【研究キーワード】
うつ病、双極性障害、脳機能画像解析、バイオマーカー、機械学習、ニューロフィードバック
【最近のハイライト】
うつ病脳回路マーカーの再テスト信頼性と前向き汎化性を、脳回路マーカー完成後に取得した新規のデータを用いて行い、検証しました。今回、新規に取得したデータで、脳回路マーカーの信頼性や前向き汎化性を検証できたことは、臨床応用へ向けての大きな前進となります。現在、この脳回路マーカーを臨床現場で実用化するために、広島市内の8医療機関と共同して新たな特定臨床研究を行っています。今後研究が進めば、安静状態での10分間のfMRIの撮像が、うつ病の診断・治療選択に際して、有用な情報をもたらすことができるようになると期待されます。

【研究室主要論文】
・Resting-state functional connectivity disruption between the left and right pallidum as a biomarker for subthreshold depression, SCIENTIFIC REPORTS, 13巻, 1号, 20230418
・Examining the usefulness of the brain network marker program using fMRI for the diagnosis and stratification of major depressive disorder: a non-randomized study protocol, BMC PSYCHIATRY, 23巻, 1号, 20230124
・Verification of the brain network marker of major depressive disorder: Test-retest reliability and anterograde generalization performance for newly acquired data, JOURNAL OF AFFECTIVE DISORDERS, 326巻, pp. 262-266, 20230401
【教育内容】
近年の急速なグローバル化、悪化する雇用状況などを受けてうつ病、自殺が急増しています。また、急速な少子高齢化に伴って認知症が急増する一方で、数少ない子供たちにもいじめ、不登校、虐待、発達障害が社会問題化しています。「こころの問題」の重要性が認識され、精神疾患は5大疾患に位置づけられ、わが国の重要政策の一つとなっています。当科では講義および臨床実習を通じて精神科での基本的面接技法、診断分類法、コンサルテーション・リエゾン精神医学などの総論や、気分障害、統合失調症、不安障害、ストレス関連障害、器質性精神疾患、認知症などの各種精神疾患について教育を行っています。また医学研究実習においては研究を通じて最新の脳科学の知見に触れていただいています。

* 記録データ:
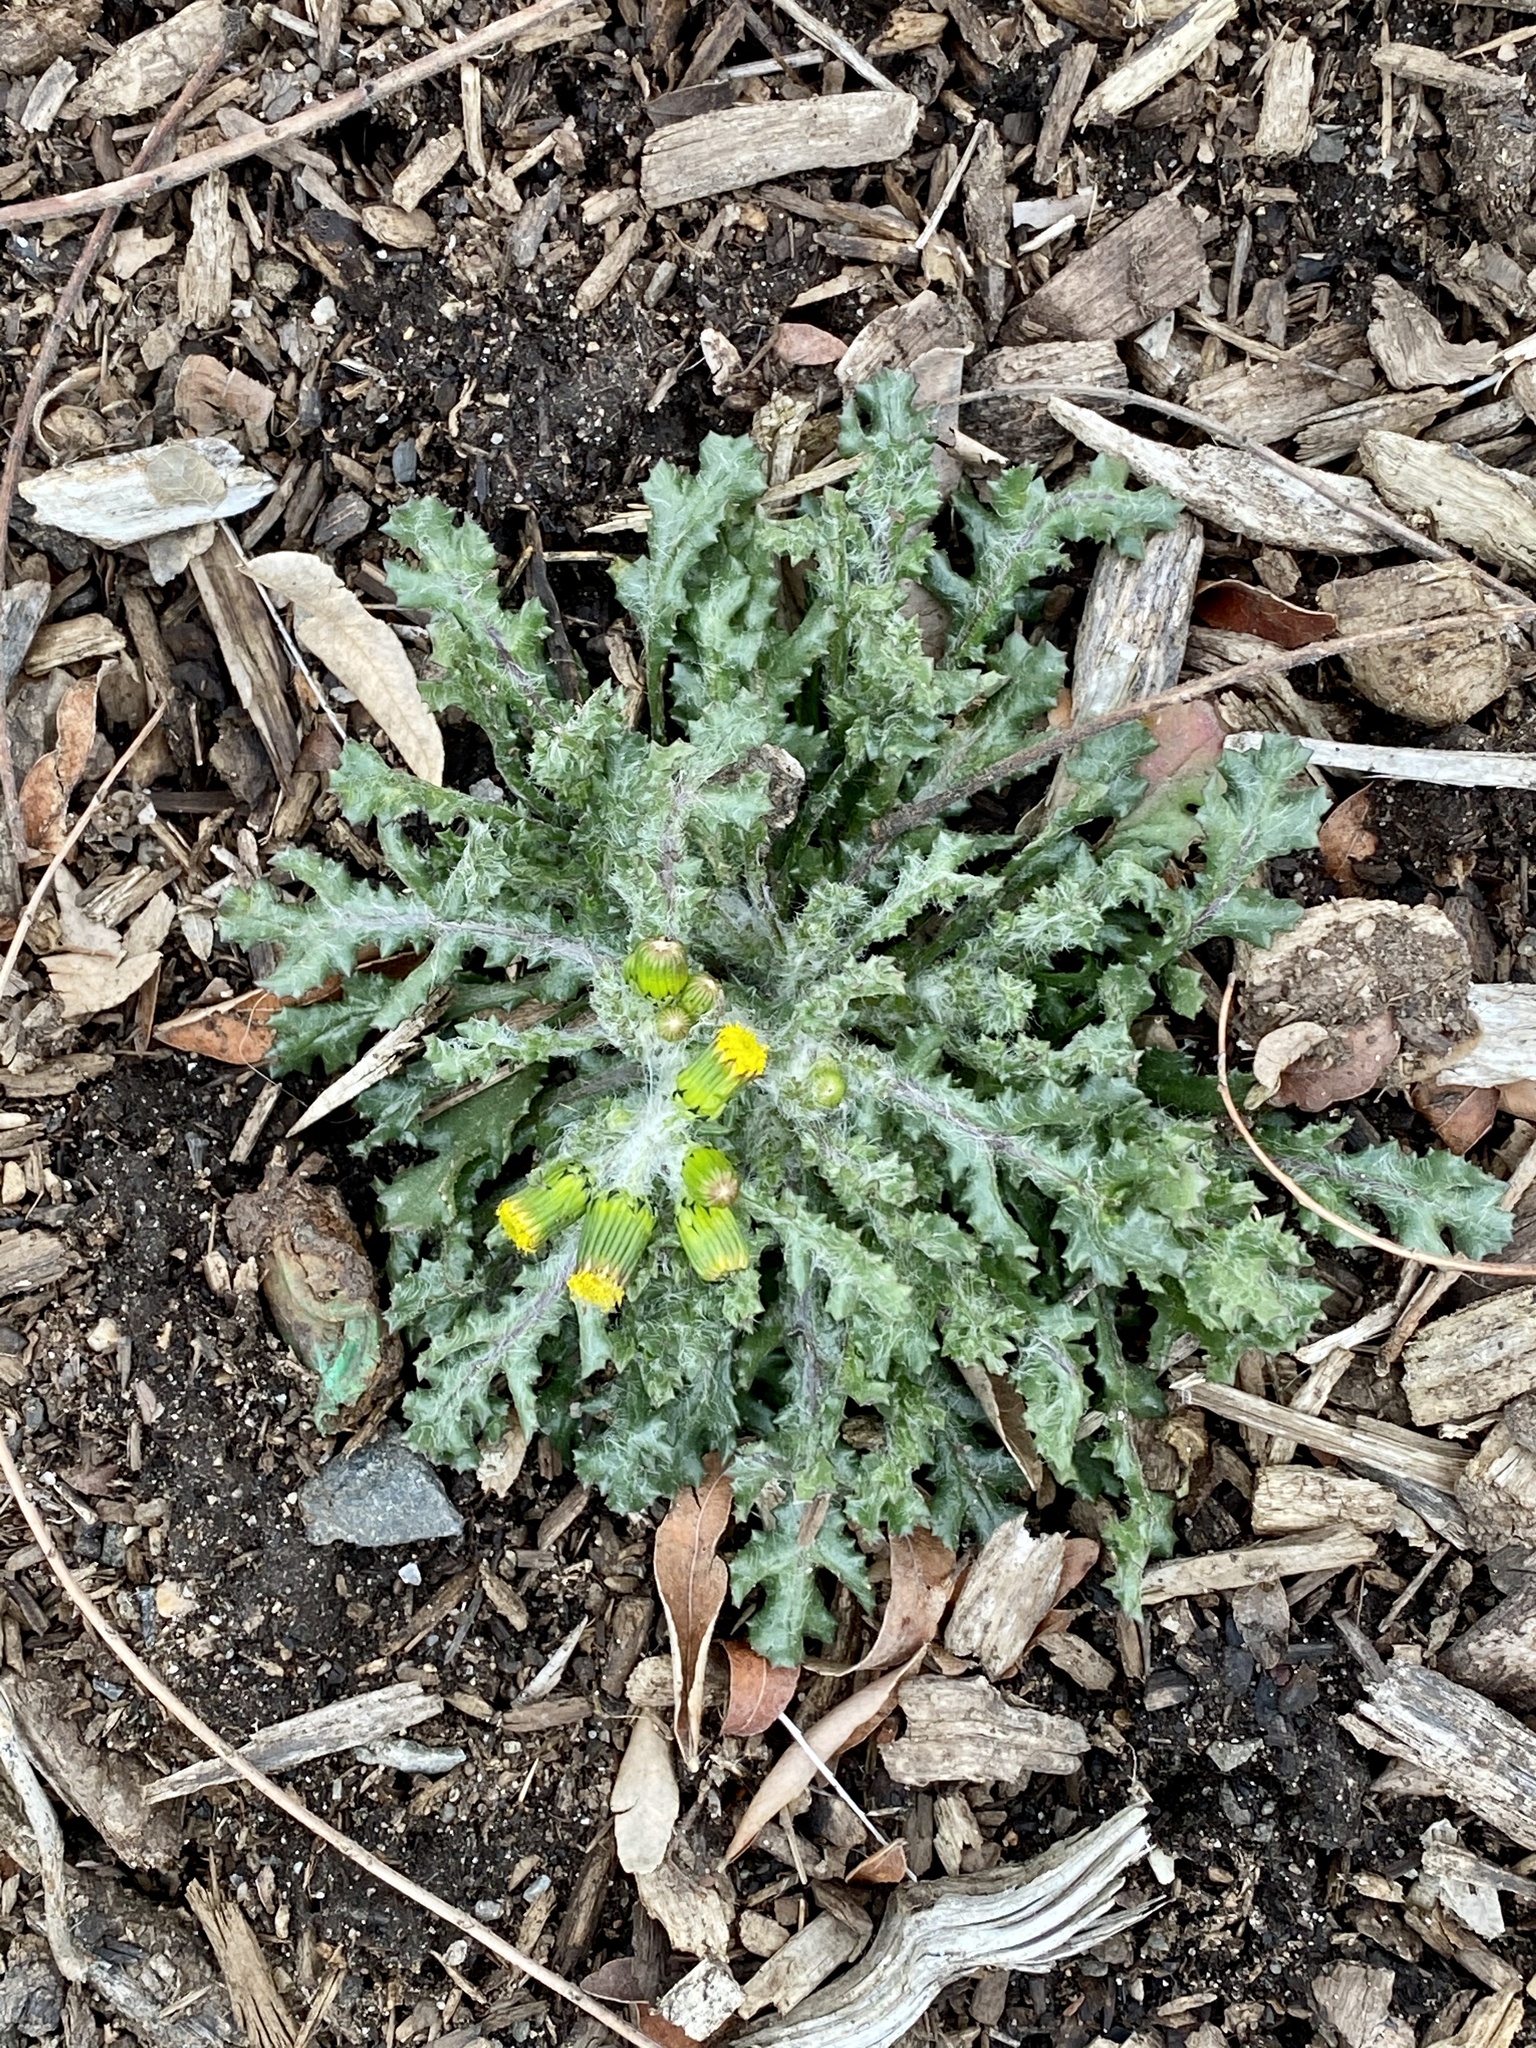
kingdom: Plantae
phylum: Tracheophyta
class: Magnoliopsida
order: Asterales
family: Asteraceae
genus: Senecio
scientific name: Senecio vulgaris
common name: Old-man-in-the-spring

--

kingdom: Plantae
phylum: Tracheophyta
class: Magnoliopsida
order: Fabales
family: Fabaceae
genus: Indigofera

* 目標:
上に示した精神医学研究室の紹介文を、一字一句変えずに全文書き写しなさい。

* 記述解答:
【研究キーワード】
うつ病、双極性障害、脳機能画像解析、バイオマーカー、機械学習、ニューロフィードバック
【最近のハイライト】
うつ病脳回路マーカーの再テスト信頼性と前向き汎化性を、脳回路マーカー完成後に取得した新規のデータを用いて行い、検証しました。今回、新規に取得したデータで、脳回路マーカーの信頼性や前向き汎化性を検証できたことは、臨床応用へ向けての大きな前進となります。現在、この脳回路マーカーを臨床現場で実用化するために、広島市内の8医療機関と共同して新たな特定臨床研究を行っています。今後研究が進めば、安静状態での10分間のfMRIの撮像が、うつ病の診断・治療選択に際して、有用な情報をもたらすことができるようになると期待されます。

【研究室主要論文】
・Resting-state functional connectivity disruption between the left and right pallidum as a biomarker for subthreshold depression, SCIENTIFIC REPORTS, 13巻, 1号, 20230418
・Examining the usefulness of the brain network marker program using fMRI for the diagnosis and stratification of major depressive disorder: a non-randomized study protocol, BMC PSYCHIATRY, 23巻, 1号, 20230124
・Verification of the brain network marker of major depressive disorder: Test-retest reliability and anterograde generalization performance for newly acquired data, JOURNAL OF AFFECTIVE DISORDERS, 326巻, pp. 262-266, 20230401
【教育内容】
近年の急速なグローバル化、悪化する雇用状況などを受けてうつ病、自殺が急増しています。また、急速な少子高齢化に伴って認知症が急増する一方で、数少ない子供たちにもいじめ、不登校、虐待、発達障害が社会問題化しています。「こころの問題」の重要性が認識され、精神疾患は5大疾患に位置づけられ、わが国の重要政策の一つとなっています。当科では講義および臨床実習を通じて精神科での基本的面接技法、診断分類法、コンサルテーション・リエゾン精神医学などの総論や、気分障害、統合失調症、不安障害、ストレス関連障害、器質性精神疾患、認知症などの各種精神疾患について教育を行っています。また医学研究実習においては研究を通じて最新の脳科学の知見に触れていただいています。